Exercise directions » The entries that follow should be repeated exactly, with no pictures kept.

Material for this exercise »
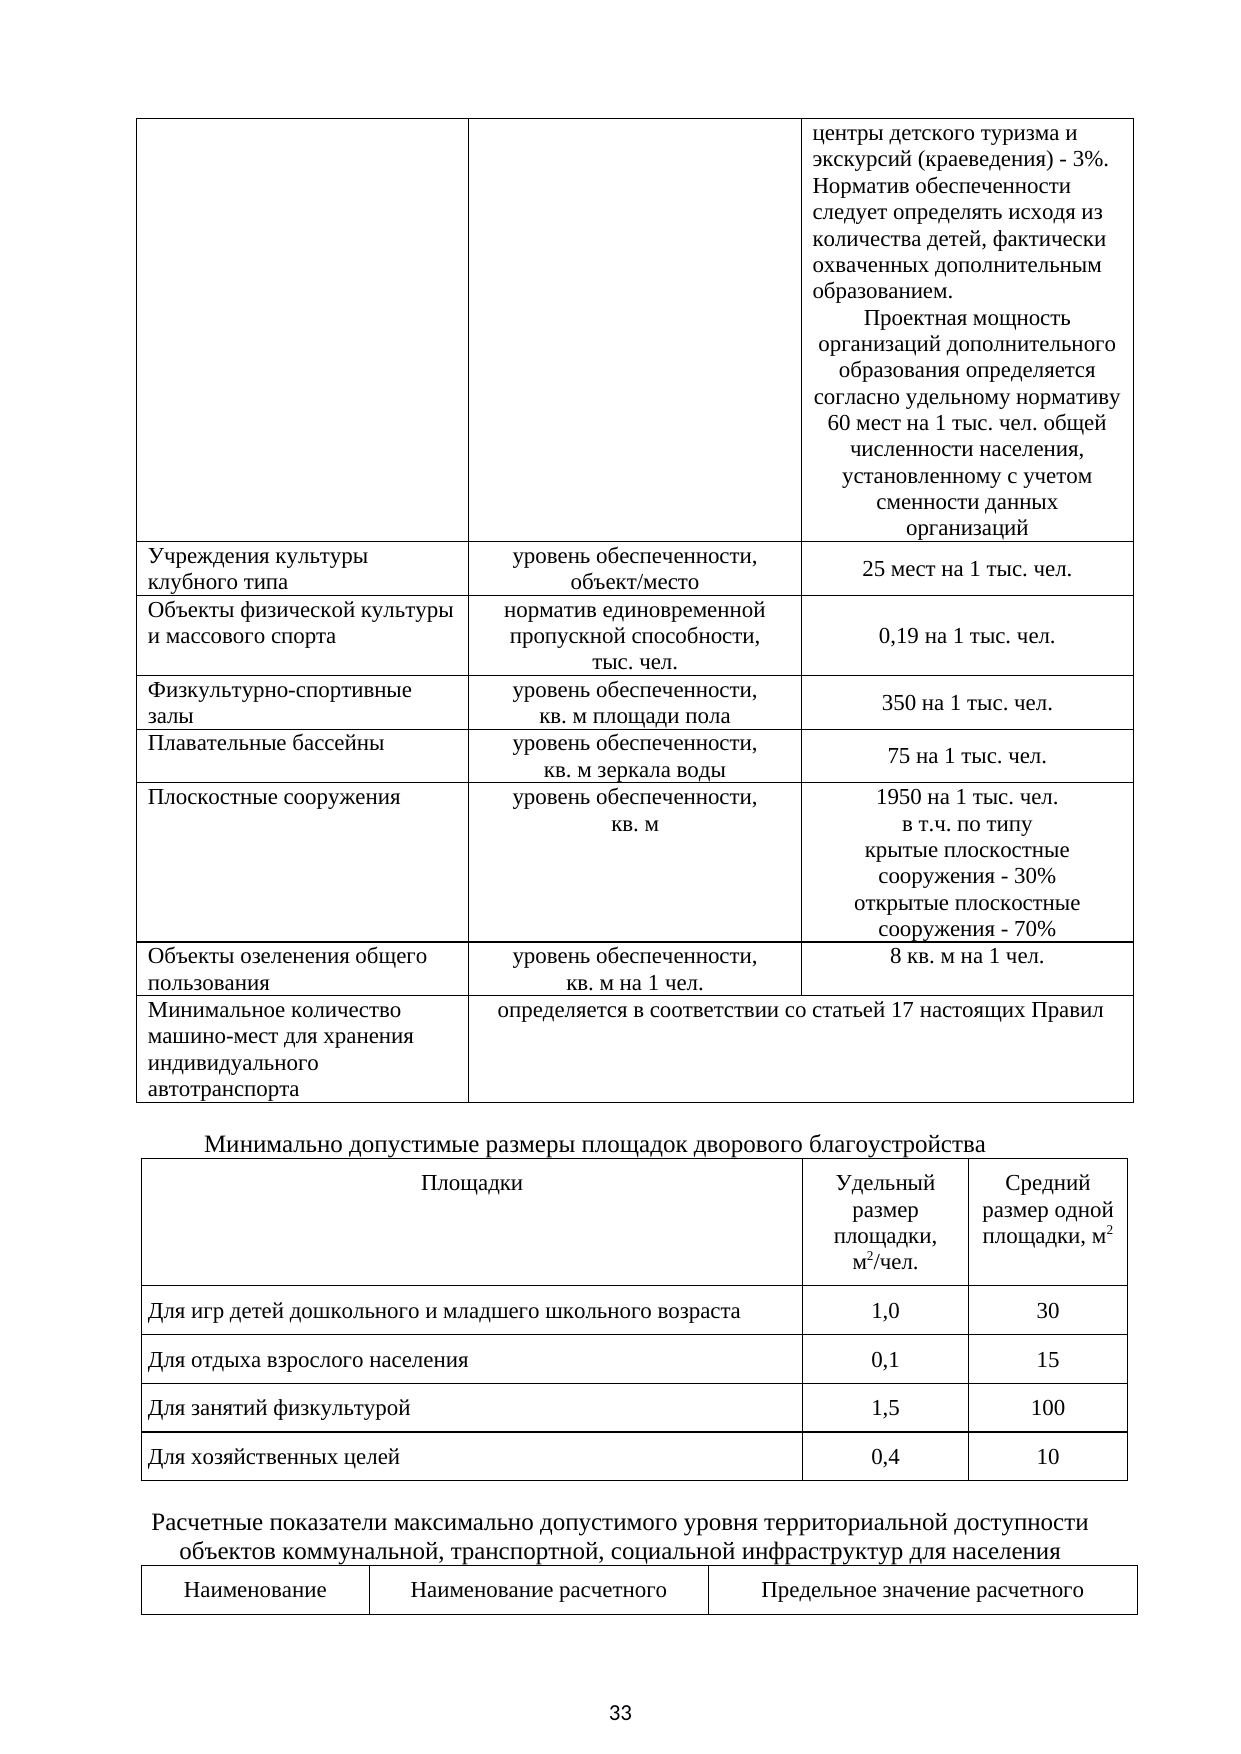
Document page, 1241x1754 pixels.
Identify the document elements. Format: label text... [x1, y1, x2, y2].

table_cell 0,19 на 1 тыс. чел. [802, 596, 1133, 675]
table_cell Для хозяйственных целей [142, 1433, 802, 1480]
table_cell 30 [969, 1286, 1127, 1334]
table_cell Минимальное количество машино-мест для хранения индивидуального автотранспорта [137, 996, 468, 1102]
table_cell 25 мест на 1 тыс. чел. [802, 542, 1133, 594]
table_cell Объекты физической культуры и массового спорта [137, 596, 468, 675]
text Расчетные показатели максимально допустимого уровня территориальной доступности объектов коммунальной, транспортной, социальной инфраструктур для населения [148, 1507, 1092, 1565]
table_cell Для игр детей дошкольного и младшего школьного возраста [142, 1286, 802, 1334]
table_cell 8 кв. м на 1 чел. [802, 943, 1133, 995]
table_cell Для занятий физкультурой [142, 1384, 802, 1431]
table_header Площадки [142, 1159, 802, 1285]
table_cell Физкультурно-спортивные залы [137, 676, 468, 728]
table_cell 1,0 [803, 1286, 968, 1334]
table_cell уровень обеспеченности, кв. м площади пола [469, 676, 801, 728]
table_cell уровень обеспеченности, кв. м на 1 чел. [469, 943, 801, 995]
table_cell Объекты озеленения общего пользования [137, 943, 468, 995]
table_cell 1,5 [803, 1384, 968, 1431]
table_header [709, 1566, 1137, 1613]
table_cell Для отдыха взрослого населения [142, 1335, 802, 1383]
table_cell 1950 на 1 тыс. чел. в т.ч. по типу крытые плоскостные сооружения - 30% открытые плоскостные сооружения - 70% [802, 783, 1133, 941]
table_cell 0,1 [803, 1335, 968, 1383]
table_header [142, 1566, 369, 1613]
table_cell 75 на 1 тыс. чел. [802, 730, 1133, 782]
table_header Удельный размер площадки, м2/чел. [803, 1159, 968, 1285]
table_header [370, 1566, 708, 1613]
table_cell определяется в соответствии со статьей 17 настоящих Правил [469, 996, 1133, 1102]
table_cell 0,4 [803, 1433, 968, 1480]
table_cell 10 [969, 1433, 1127, 1480]
table_cell Плавательные бассейны [137, 730, 468, 782]
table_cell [802, 119, 1133, 541]
table_cell 350 на 1 тыс. чел. [802, 676, 1133, 728]
table_header Средний размер одной площадки, м2 [969, 1159, 1127, 1285]
table_cell уровень обеспеченности, объект/место [469, 542, 801, 594]
table_cell 100 [969, 1384, 1127, 1431]
table_cell уровень обеспеченности, кв. м [469, 783, 801, 941]
table_cell Учреждения культуры клубного типа [137, 542, 468, 594]
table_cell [137, 119, 468, 541]
text Минимально допустимые размеры площадок дворового благоустройства [148, 1129, 1092, 1158]
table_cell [469, 119, 801, 541]
table_cell уровень обеспеченности, кв. м зеркала воды [469, 730, 801, 782]
table_cell Плоскостные сооружения [137, 783, 468, 941]
table_cell норматив единовременной пропускной способности, тыс. чел. [469, 596, 801, 675]
table_cell 15 [969, 1335, 1127, 1383]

Solution for this problem »
Document page, 1241x1754 pixels.
Identify the document elements. Format: label text... [x1, y1, x2, y2].

table_cell 0,19 на 1 тыс. чел. [802, 596, 1133, 675]
table_cell Для хозяйственных целей [142, 1433, 802, 1480]
table_cell 30 [969, 1286, 1127, 1334]
table_cell Минимальное количество машино-мест для хранения индивидуального автотранспорта [137, 996, 468, 1102]
table_cell 25 мест на 1 тыс. чел. [802, 542, 1133, 594]
table_cell Объекты физической культуры и массового спорта [137, 596, 468, 675]
text Расчетные показатели максимально допустимого уровня территориальной доступности объектов коммунальной, транспортной, социальной инфраструктур для населения [148, 1507, 1092, 1565]
table_cell Для игр детей дошкольного и младшего школьного возраста [142, 1286, 802, 1334]
table_cell 8 кв. м на 1 чел. [802, 943, 1133, 995]
table_cell Для занятий физкультурой [142, 1384, 802, 1431]
table_header Площадки [142, 1159, 802, 1285]
table_cell Физкультурно-спортивные залы [137, 676, 468, 728]
table_cell 1,0 [803, 1286, 968, 1334]
table_cell уровень обеспеченности, кв. м площади пола [469, 676, 801, 728]
table_cell уровень обеспеченности, кв. м на 1 чел. [469, 943, 801, 995]
table_cell Объекты озеленения общего пользования [137, 943, 468, 995]
table_cell 1,5 [803, 1384, 968, 1431]
table_header [709, 1566, 1137, 1613]
table_cell Для отдыха взрослого населения [142, 1335, 802, 1383]
table_cell 1950 на 1 тыс. чел. в т.ч. по типу крытые плоскостные сооружения - 30% открытые плоскостные сооружения - 70% [802, 783, 1133, 941]
table_cell 0,1 [803, 1335, 968, 1383]
table_header [142, 1566, 369, 1613]
table_cell 75 на 1 тыс. чел. [802, 730, 1133, 782]
table_header Удельный размер площадки, м2/чел. [803, 1159, 968, 1285]
table_header [370, 1566, 708, 1613]
table_cell определяется в соответствии со статьей 17 настоящих Правил [469, 996, 1133, 1102]
table_cell 0,4 [803, 1433, 968, 1480]
table_cell 10 [969, 1433, 1127, 1480]
table_cell Плавательные бассейны [137, 730, 468, 782]
table_cell [802, 119, 1133, 541]
table_cell 350 на 1 тыс. чел. [802, 676, 1133, 728]
table_header Средний размер одной площадки, м2 [969, 1159, 1127, 1285]
table_cell уровень обеспеченности, объект/место [469, 542, 801, 594]
table_cell 100 [969, 1384, 1127, 1431]
table_cell уровень обеспеченности, кв. м [469, 783, 801, 941]
table_cell Учреждения культуры клубного типа [137, 542, 468, 594]
table_cell [137, 119, 468, 541]
text Минимально допустимые размеры площадок дворового благоустройства [148, 1129, 1092, 1158]
table_cell [469, 119, 801, 541]
table_cell уровень обеспеченности, кв. м зеркала воды [469, 730, 801, 782]
table_cell Плоскостные сооружения [137, 783, 468, 941]
table_cell норматив единовременной пропускной способности, тыс. чел. [469, 596, 801, 675]
table_cell 15 [969, 1335, 1127, 1383]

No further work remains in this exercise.